Jack Smith Pushes Court Not to Ask Jurors How They Voted in 2020

Jack Smith Pushes Court Not to Ask Jurors How They Voted in 2020
(Left) Special counsel Jack Smith in Washington on Aug. 1, 2023, (Right) former President Donald Trump in Palm Beach, Fla., on Nov. 8, 2022. (Saul Loeb, Eva Marie Uzcategui/AFP via Getty Images)

Special counsel Jack Smith this week asked the judge overseeing the Trump classified documents case to strike juror questions about who they voted for or whether they voted in the 2020 election.

In a court filing with U.S. District Judge Aileen Cannon, the special prosecutor’s team sought to strike down questions submitted by former President Donald Trump’s lawyers. The document contained objections from the Smith team regarding their voting record.

On page ten, the team sought to have questions such as “Are you registered to vote?” “Are you registered with a particular party?” “and, ‘Did you vote in the 2020 presidential election?'” removed from the questionnaire that would be presented to potential jurors. Those questions, according to the document, were proposed to the judge by the former president’s lawyers.

The proposal from President Trump did not specifically ask what candidate the potential juror voted for in the 2020 election—just the political party.

Another suggestion from the Trump team was to “check all that apply” from what news outlets they read and to “rank all that apply.” The special counsel’s teams wanted sections of that redacted, too.

As for the former president’s lawyers, they objected to a Smith proposal: “Have you read about or heard about the FBI’s execution of a search warrant at the Mar-a-Lago Club in August 2022?”  They also wanted this line removed: “Have you seen, read about, or heard about any statements by Mr. Trump about this investigation?”

President Trump’s attorneys also wanted to include the line, “An indictment is not evidence. It is a document that sets forth the charges made against a defendant; it is an accusation. It may not be considered as any evidence whatsoever of a defendant’s guilt. Can you think of any reason that would interfere with your ability to follow and apply this principle of law?”

Mr. Smith and his prosecutors objected to that proposal as well. They also objected to a line that sought to determine if the juror had “negative views” about a certain politician.

Later on, prosecutors objected to whether the jurors are familiar with two of President Trump’s co-defendants, Walt Nauta and Carlos de Oliveira. And they sought to have Judge Cannon strike down a question about whether the jurors own any “Trump properties.”
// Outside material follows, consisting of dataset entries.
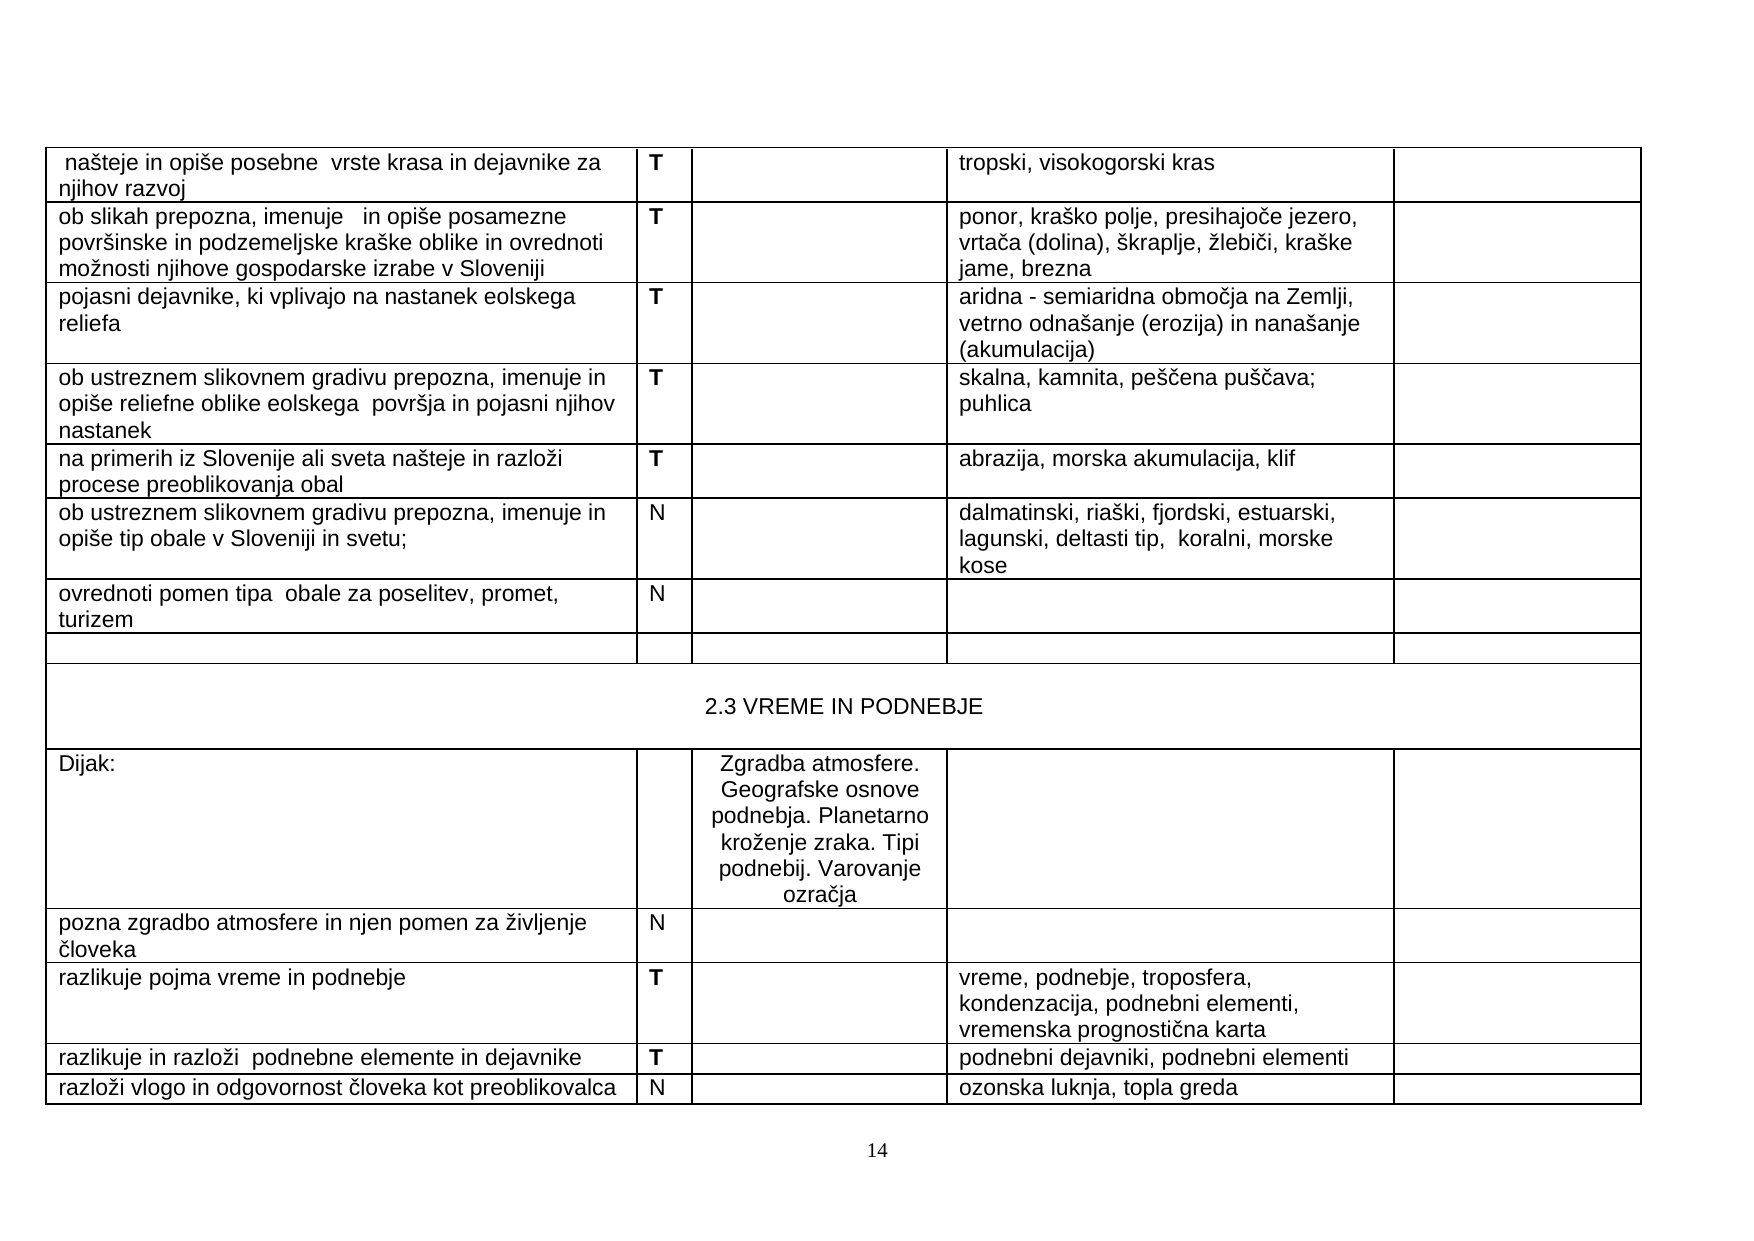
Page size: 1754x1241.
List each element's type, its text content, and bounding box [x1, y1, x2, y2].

table_cell N [638, 1075, 691, 1103]
table_cell [693, 909, 946, 962]
table_header tropski, visokogorski kras [948, 148, 1394, 201]
table_cell N [638, 580, 691, 632]
table_cell T [638, 364, 691, 443]
table_cell skalna, kamnita, peščena puščava; puhlica [948, 364, 1393, 443]
table_cell [948, 750, 1393, 908]
table_cell razloži vlogo in odgovornost človeka kot preoblikovalca [47, 1075, 636, 1103]
table_cell razlikuje pojma vreme in podnebje [47, 963, 636, 1042]
table_cell [948, 580, 1393, 632]
table_cell [1395, 909, 1640, 962]
table_cell [1395, 580, 1640, 632]
table_cell T [638, 1044, 691, 1073]
table_cell razlikuje in razloži podnebne elemente in dejavnike [47, 1044, 636, 1073]
table_cell Dijak: [47, 750, 636, 908]
table_cell [638, 750, 691, 908]
table_cell [693, 203, 946, 282]
table_cell N [638, 909, 691, 962]
table_cell ponor, kraško polje, presihajoče jezero, vrtača (dolina), škraplje, žlebiči, kraške jame, brezna [948, 203, 1393, 282]
table_cell podnebni dejavniki, podnebni elementi [948, 1044, 1393, 1073]
table_cell abrazija, morska akumulacija, klif [948, 445, 1393, 497]
table_cell [948, 909, 1393, 962]
table_cell [1395, 750, 1640, 908]
table_cell Zgradba atmosfere. Geografske osnove podnebja. Planetarno kroženje zraka. Tipi podnebij. Varovanje ozračja [693, 750, 946, 908]
table_cell ob ustreznem slikovnem gradivu prepozna, imenuje in opiše tip obale v Sloveniji in svetu; [47, 499, 636, 578]
table_header T [638, 148, 692, 201]
table_header našteje in opiše posebne vrste krasa in dejavnike za njihov razvoj [47, 148, 637, 201]
table_cell [1395, 283, 1640, 362]
table_cell pozna zgradbo atmosfere in njen pomen za življenje človeka [47, 909, 636, 962]
table_header [1395, 148, 1640, 201]
table_cell [47, 634, 636, 662]
table_cell T [638, 283, 691, 362]
table_cell [693, 445, 946, 497]
table_cell 2.3 VREME IN PODNEBJE [47, 664, 1640, 748]
table_cell T [638, 203, 691, 282]
table_cell [693, 963, 946, 1042]
table_cell [1395, 963, 1640, 1042]
table_cell ovrednoti pomen tipa obale za poselitev, promet, turizem [47, 580, 636, 632]
table_cell T [638, 445, 691, 497]
table_cell aridna - semiaridna območja na Zemlji, vetrno odnašanje (erozija) in nanašanje (akumulacija) [948, 283, 1393, 362]
table_cell [1395, 445, 1640, 497]
table_cell ozonska luknja, topla greda [948, 1075, 1393, 1103]
table_cell [1395, 499, 1640, 578]
table_cell pojasni dejavnike, ki vplivajo na nastanek eolskega reliefa [47, 283, 636, 362]
table_cell na primerih iz Slovenije ali sveta našteje in razloži procese preoblikovanja obal [47, 445, 636, 497]
table_cell [693, 1075, 946, 1103]
table_cell ob slikah prepozna, imenuje in opiše posamezne površinske in podzemeljske kraške oblike in ovrednoti možnosti njihove gospodarske izrabe v Sloveniji [47, 203, 636, 282]
table_header [693, 148, 947, 201]
table_cell [693, 1044, 946, 1073]
table_cell [1395, 634, 1640, 662]
table_cell [1395, 364, 1640, 443]
table_cell ob ustreznem slikovnem gradivu prepozna, imenuje in opiše reliefne oblike eolskega površja in pojasni njihov nastanek [47, 364, 636, 443]
table_cell [693, 499, 946, 578]
table_cell T [638, 963, 691, 1042]
table_cell [693, 364, 946, 443]
table_cell [693, 634, 946, 662]
table_cell [948, 634, 1393, 662]
table_cell [693, 283, 946, 362]
table_cell dalmatinski, riaški, fjordski, estuarski, lagunski, deltasti tip, koralni, morske kose [948, 499, 1393, 578]
table_cell [638, 634, 691, 662]
table_cell [1395, 203, 1640, 282]
table_cell [693, 580, 946, 632]
table_cell [1395, 1075, 1640, 1103]
table_cell vreme, podnebje, troposfera, kondenzacija, podnebni elementi, vremenska prognostična karta [948, 963, 1393, 1042]
table_cell N [638, 499, 691, 578]
table_cell [1395, 1044, 1640, 1073]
President Trump is facing 40 federal charges over allegations that he kept classified materials after he left the White House in 2021 and allegedly obstructed officials from having them returned to the government.

On Friday, meanwhile, Judge Cannon will hear arguments regarding when the classified documents trial should start. Mr. Smith’s team wants it to start on July 8, while the former president wants it to begin in August.

Other Activity

The special prosecutor, in replying to a court brief filed by co-defendant Mr. Nauta, requested that the court should limit FBI transcripts used against him “to specific pages and portions related to proposition for which defense cites to exhibit, incorporating the Government’s proposed redactions to those pages.”

Grand jury testimony and other FBI interviews should be entirely blocked from public view, Mr. Smith’s prosecutors added. In the filing, his team listed more than 20 sets of court documents that have to be completed sealed, redacted, or completely redacted.

Meanwhile, they are seeking to censor search warrants for Mr. Nauta’s phones as well as the names of the FBI agents who carried out the unprecedented raid targeting the former president’s home in mid-2022.

In mid-February, the former president appeared at a Florida court for a closed-door hearing to discuss the federal procedures for handling classified evidence in the trial, which is currently scheduled to begin on May 20.

“Defense counsel shall be prepared to discuss their defense theories of the case, in detail, and how any classified information might be relevant or helpful to the defense,” Judge Cannon wrote when scheduling the hearing.

In addition to the classified materials case, President Trump faces charges in Atlanta and Washington related to his efforts after the 2020 presidential election. He’s also charged in state court in New York in connection with payments during the 2016 presidential campaign.

A New York judge in February ruled that he has to pay a civil penalty of $355 million, arguing that he defrauded investors and banks over the years by allegedly over-inflating his net worth and property values. The former president has denied wrongdoing and appealed the case earlier this week.

An appellate judge later blocked parts of Judge Arthur Engoron’s ruling that prevented the former president from obtaining New York-based loans to pay his bond to appeal the case, while he allowed President Trump and his two sons to be able to do business in the state during the appeals process. However, he left the fine and the bond payment intact.

The Associated Press contributed to this report.